The mathematics and English standards being drafted by the National Governors Association and the Council of Chief State School Officers were the subject of a hearing before the Committee on Education and Labor today in Washington, D.C. Adoption of the standards counts heavily in the competition to win Race to the Top grants from the U.S. Department of Education and could be easily incorporated into the upcoming reauthorization of No Child Left Behind. Texas and Alaska are the only states that have not agreed to adopt these national standards and national tests.
U.S. Rep. Glenn “GT” Thompson, R-PA., said during the hearing, “...the mandatory adoption could have the unintended consequences of lowering the bar for states and local communities that have voluntarily established standards even more rigorous than those developed through the Common Core.”
Cathy Allen, vice-chair of the St.
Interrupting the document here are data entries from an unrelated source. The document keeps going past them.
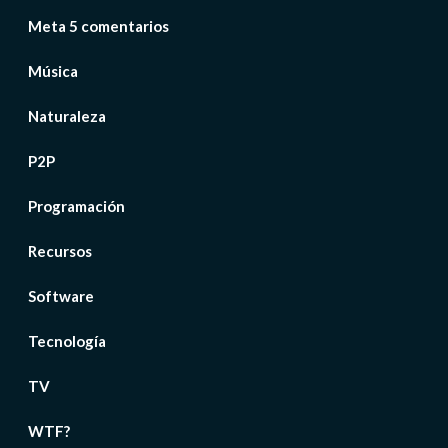
Meta 5 comentarios
Música
Naturaleza
P2P
Programación
Recursos
Software
Tecnología
TV
WTF?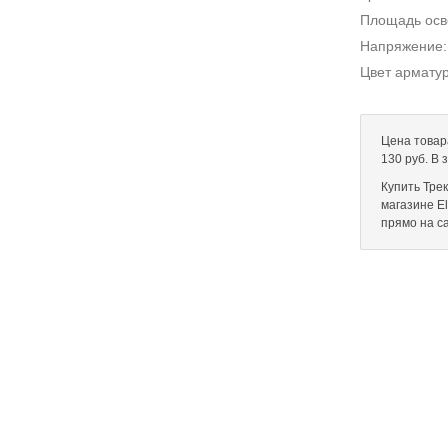
Площадь ос
Напряжение
Цвет армату
Цена товар
130 руб. В
Купить Тре
магазине El
прямо на с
Mary’s County Board of Education in Maryland, who testified at the committee, said, “We do have some reservations about what appears to be greater coercion from the federal government in adopting such standards.”
Scott said, “We are glad that Congressman Thompson and others recognize that this is a potential federal intrusion into the nation’s schools. The authority to determine what students in our public schools should learn properly resides with the states, local school boards and parents. Texans have been leaders in setting college and career ready standards. We do not favor federally imposed one-size-fits-all national standards and tests.”